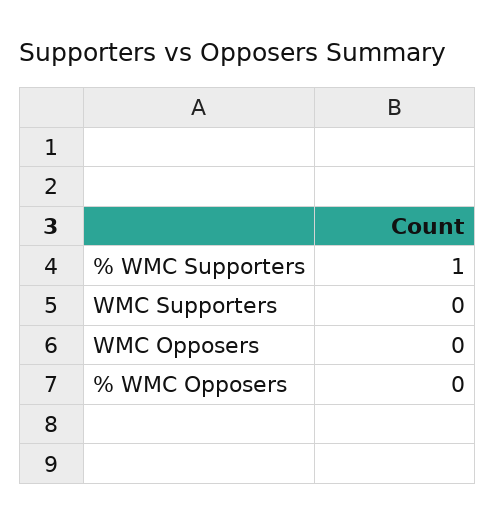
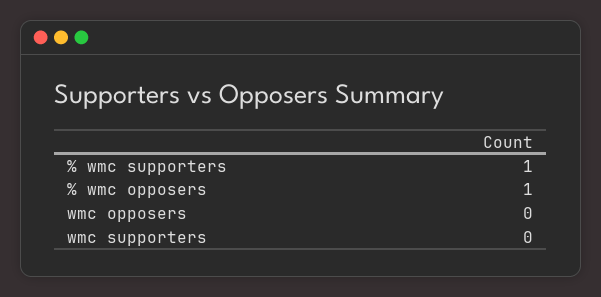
  {
    "% WMC Supporters": 1,
    "WMC Supporters": 0,
    "WMC Opposers": 0,
-   "% WMC Opposers": 0
+   "% WMC Opposers": 1
  }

Exercise requirements:
Repeat each entry above word for word, leaving every picture out.

Written response:
  {
    "% WMC Supporters": 1,
    "WMC Supporters": 0,
    "WMC Opposers": 0,
-   "% WMC Opposers": 0
+   "% WMC Opposers": 1
  }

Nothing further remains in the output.